On Fri, Nov 12, 2021 at 12:38 PM Sean Christopherson <seanjc@xxxxxxxxxx> wrote:
>
> On Fri, Nov 12, 2021, Borislav Petkov wrote:
> > On Fri, Nov 12, 2021 at 07:48:17PM +0000, Sean Christopherson wrote:
> > > Yes, but IMO inducing a fault in the guest because of _host_ bug is wrong.
> >
> > What do you suggest instead?
>
> Let userspace decide what is mapped shared and what is mapped private. The kernel
> and KVM provide the APIs/infrastructure to do the actual conversions in a thread-safe
> fashion and also to enforce the current state, but userspace is the control plane.
>
> It would require non-trivial changes in userspace if there are multiple processes
> accessing guest memory, e.g.

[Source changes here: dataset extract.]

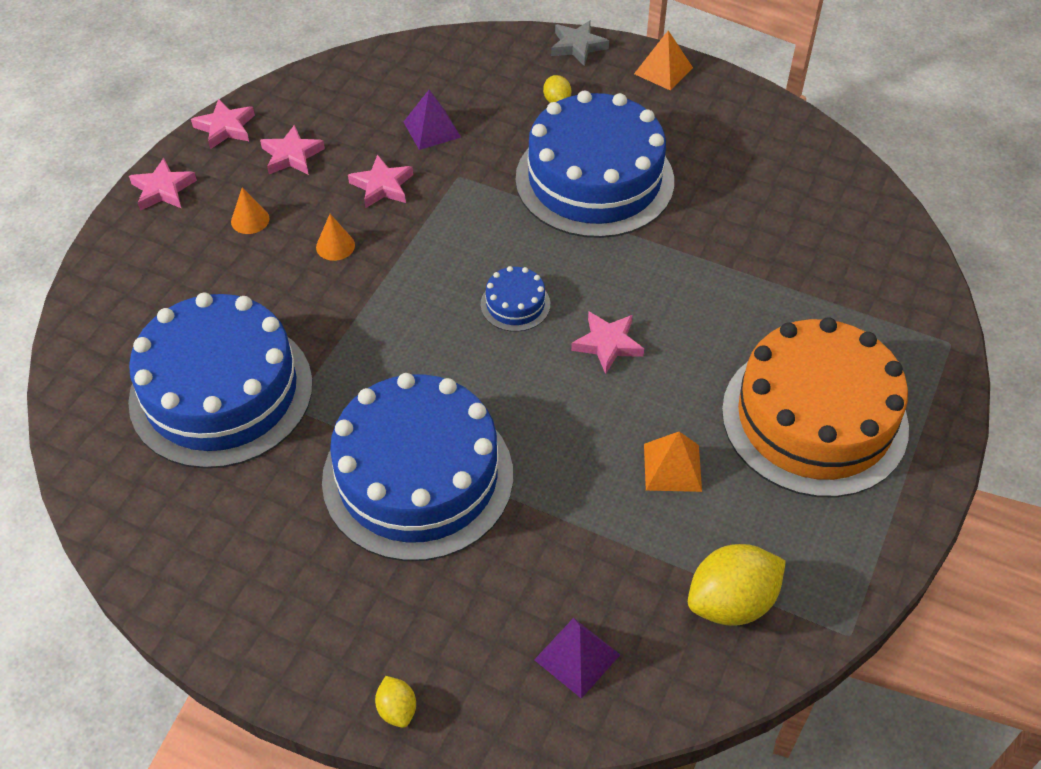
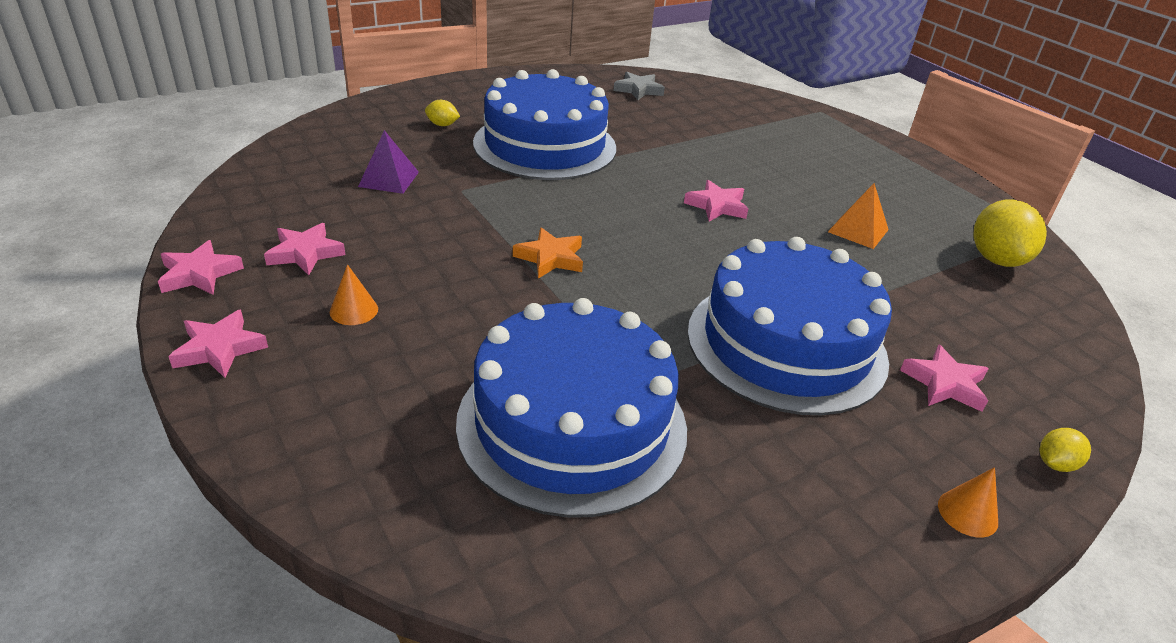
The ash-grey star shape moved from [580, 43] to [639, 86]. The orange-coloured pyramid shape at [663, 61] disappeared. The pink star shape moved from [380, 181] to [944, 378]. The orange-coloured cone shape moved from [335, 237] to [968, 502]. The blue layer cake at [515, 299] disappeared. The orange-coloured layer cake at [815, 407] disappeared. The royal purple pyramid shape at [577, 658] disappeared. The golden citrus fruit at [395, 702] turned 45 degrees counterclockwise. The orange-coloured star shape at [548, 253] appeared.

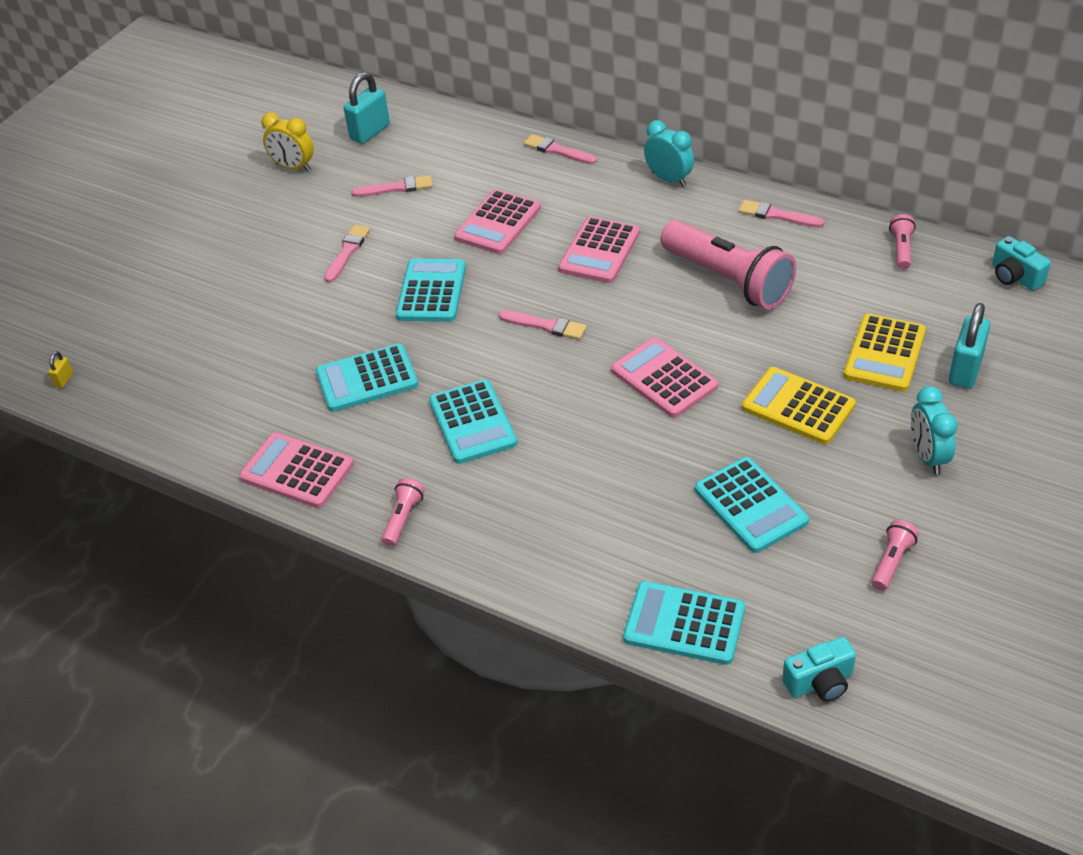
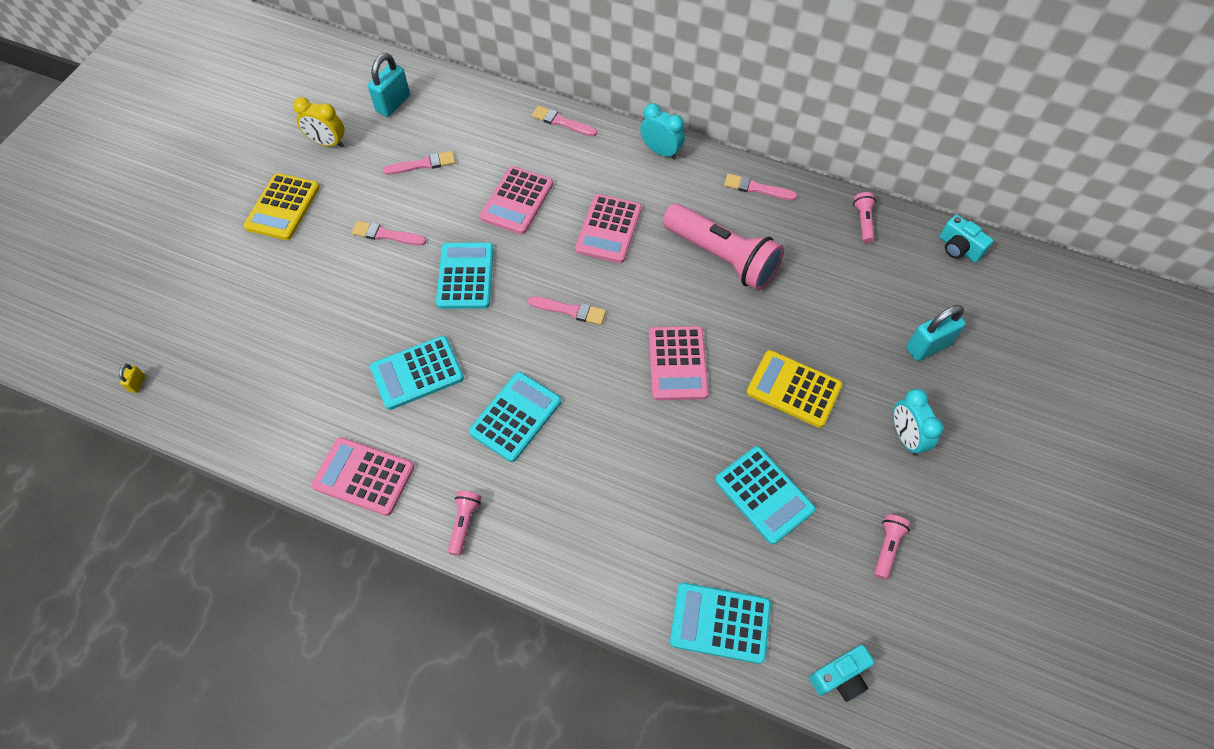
The pink brush at [347, 254] turned 90 degrees counterclockwise. The teal lock at [969, 346] turned 45 degrees clockwise. The golden calculator moved from [884, 353] to [282, 206]. The pink calculator at [664, 377] turned 135 degrees counterclockwise. The teal calculator at [473, 421] turned 120 degrees counterclockwise.

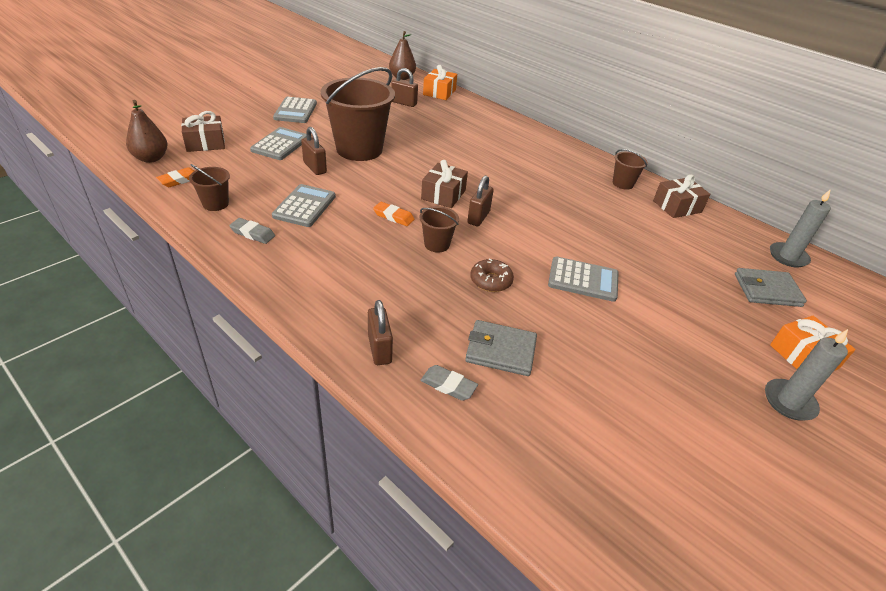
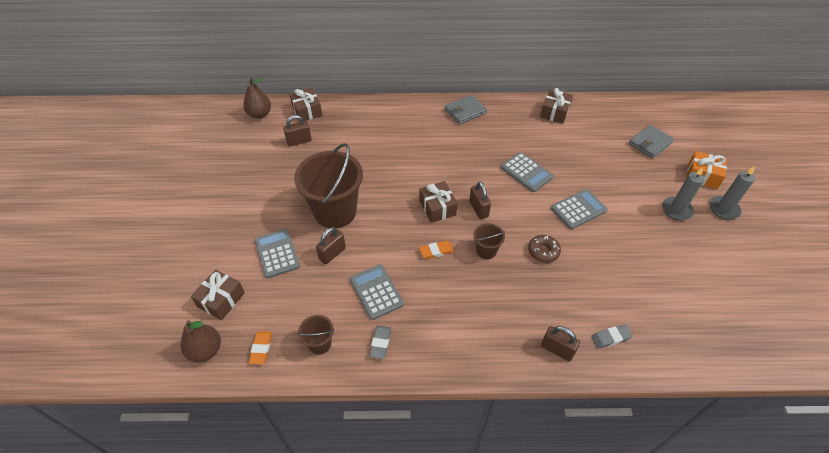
The orange-coloured gift at [440, 82] became the dark brown gift at [306, 105]. The ash-grey calculator moved from [295, 110] to [527, 172]. The dark brown lock at [314, 151] turned 60 degrees counterclockwise. The dark brown pail at [630, 169] disappeared. The ash-grey pillar candle moved from [800, 228] to [683, 193]. The ash-grey gum eraser at [252, 231] turned 60 degrees counterclockwise. The ash-grey card wallet moved from [501, 348] to [466, 109].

Peter's networking daemon example, but it _is_ fully
> solvable. The exit to userspace means all three components (guest, kernel,
> and userspace) have full knowledge of what is shared and what is private. There
> is zero ambiguity:
>
> - if userspace accesses guest private memory, it gets SIGSEGV or whatever.
> - if kernel accesses guest private memory, it does BUG/panic/oops[*]
> - if guest accesses memory with the incorrect C/SHARED-bit, it gets killed.
>
> This is the direction KVM TDX support is headed, though it's obviously still a WIP.
>
> And ideally, to avoid implicit conversions at any level, hardware vendors' ABIs
> define that:
>
> a) All convertible memory, i.e. RAM, starts as private.
> b) Conversions between private and shared must be done via explicit hypercall.
>
> Without (b), userspace and thus KVM have to treat guest accesses to the incorrect
> type as implicit conversions.
>
> [*] Sadly, fully preventing kernel access to guest private is not possible with
> TDX, especially if the direct map is left intact. But maybe in the future
> TDX will signal a fault instead of poisoning memory and leaving a #MC mine.

In this proposal, consider a guest driver instructing a device to DMA
write a 1 GB memory buffer. A well-behaved guest driver will ensure
that the entire 1 GB is marked shared. But what about a malicious or
buggy guest? Let's assume a bad guest driver instructs the device to
write guest private memory.

So now, the virtual device, which might be implemented as some host
side process, needs to (1) check and lock all 4k constituent RMP
entries (so they're not converted to private while the DMA write is
taking palce), (2) write the 1 GB buffer, and (3) unlock all 4 k
constituent RMP entries? If I'm understanding this correctly, then the
synchronization will be prohibitively expensive.